- [수행할 과제]:
아래 항목들의 모든 줄을 한 글자도 바꾸지 말고 그대로 출력하세요.

- [처리할 자료]:
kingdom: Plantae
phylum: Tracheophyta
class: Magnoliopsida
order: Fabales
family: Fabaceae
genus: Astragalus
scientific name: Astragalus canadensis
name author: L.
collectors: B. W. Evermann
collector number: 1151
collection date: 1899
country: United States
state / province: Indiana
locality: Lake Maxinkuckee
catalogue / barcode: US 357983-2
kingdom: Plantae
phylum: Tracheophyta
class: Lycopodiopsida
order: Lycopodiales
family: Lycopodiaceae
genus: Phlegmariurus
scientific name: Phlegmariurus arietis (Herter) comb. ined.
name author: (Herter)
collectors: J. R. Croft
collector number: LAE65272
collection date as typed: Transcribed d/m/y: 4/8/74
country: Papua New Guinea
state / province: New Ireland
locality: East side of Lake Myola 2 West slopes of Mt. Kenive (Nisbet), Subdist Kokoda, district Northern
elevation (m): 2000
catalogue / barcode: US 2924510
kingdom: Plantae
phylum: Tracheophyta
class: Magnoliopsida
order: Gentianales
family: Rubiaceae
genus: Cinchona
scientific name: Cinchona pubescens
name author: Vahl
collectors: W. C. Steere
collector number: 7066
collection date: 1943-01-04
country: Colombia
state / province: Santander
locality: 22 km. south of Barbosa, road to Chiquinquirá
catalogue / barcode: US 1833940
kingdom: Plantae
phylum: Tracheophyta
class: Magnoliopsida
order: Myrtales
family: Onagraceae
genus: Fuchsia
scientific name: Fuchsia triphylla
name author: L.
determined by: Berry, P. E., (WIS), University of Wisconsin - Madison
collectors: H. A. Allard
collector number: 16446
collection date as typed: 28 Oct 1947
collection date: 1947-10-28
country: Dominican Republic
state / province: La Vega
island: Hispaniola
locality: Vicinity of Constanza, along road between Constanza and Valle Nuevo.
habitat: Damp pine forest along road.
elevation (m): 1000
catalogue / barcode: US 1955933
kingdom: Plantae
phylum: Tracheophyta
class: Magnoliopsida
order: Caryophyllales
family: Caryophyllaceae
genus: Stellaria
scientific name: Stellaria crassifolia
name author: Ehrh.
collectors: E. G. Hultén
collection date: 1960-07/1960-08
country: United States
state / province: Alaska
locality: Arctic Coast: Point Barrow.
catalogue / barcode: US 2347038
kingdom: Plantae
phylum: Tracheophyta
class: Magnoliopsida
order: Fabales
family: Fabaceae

- [전체 답변]:
kingdom: Plantae
phylum: Tracheophyta
class: Magnoliopsida
order: Fabales
family: Fabaceae
genus: Astragalus
scientific name: Astragalus canadensis
name author: L.
collectors: B. W. Evermann
collector number: 1151
collection date: 1899
country: United States
state / province: Indiana
locality: Lake Maxinkuckee
catalogue / barcode: US 357983-2
kingdom: Plantae
phylum: Tracheophyta
class: Lycopodiopsida
order: Lycopodiales
family: Lycopodiaceae
genus: Phlegmariurus
scientific name: Phlegmariurus arietis (Herter) comb. ined.
name author: (Herter)
collectors: J. R. Croft
collector number: LAE65272
collection date as typed: Transcribed d/m/y: 4/8/74
country: Papua New Guinea
state / province: New Ireland
locality: East side of Lake Myola 2 West slopes of Mt. Kenive (Nisbet), Subdist Kokoda, district Northern
elevation (m): 2000
catalogue / barcode: US 2924510
kingdom: Plantae
phylum: Tracheophyta
class: Magnoliopsida
order: Gentianales
family: Rubiaceae
genus: Cinchona
scientific name: Cinchona pubescens
name author: Vahl
collectors: W. C. Steere
collector number: 7066
collection date: 1943-01-04
country: Colombia
state / province: Santander
locality: 22 km. south of Barbosa, road to Chiquinquirá
catalogue / barcode: US 1833940
kingdom: Plantae
phylum: Tracheophyta
class: Magnoliopsida
order: Myrtales
family: Onagraceae
genus: Fuchsia
scientific name: Fuchsia triphylla
name author: L.
determined by: Berry, P. E., (WIS), University of Wisconsin - Madison
collectors: H. A. Allard
collector number: 16446
collection date as typed: 28 Oct 1947
collection date: 1947-10-28
country: Dominican Republic
state / province: La Vega
island: Hispaniola
locality: Vicinity of Constanza, along road between Constanza and Valle Nuevo.
habitat: Damp pine forest along road.
elevation (m): 1000
catalogue / barcode: US 1955933
kingdom: Plantae
phylum: Tracheophyta
class: Magnoliopsida
order: Caryophyllales
family: Caryophyllaceae
genus: Stellaria
scientific name: Stellaria crassifolia
name author: Ehrh.
collectors: E. G. Hultén
collection date: 1960-07/1960-08
country: United States
state / province: Alaska
locality: Arctic Coast: Point Barrow.
catalogue / barcode: US 2347038
kingdom: Plantae
phylum: Tracheophyta
class: Magnoliopsida
order: Fabales
family: Fabaceae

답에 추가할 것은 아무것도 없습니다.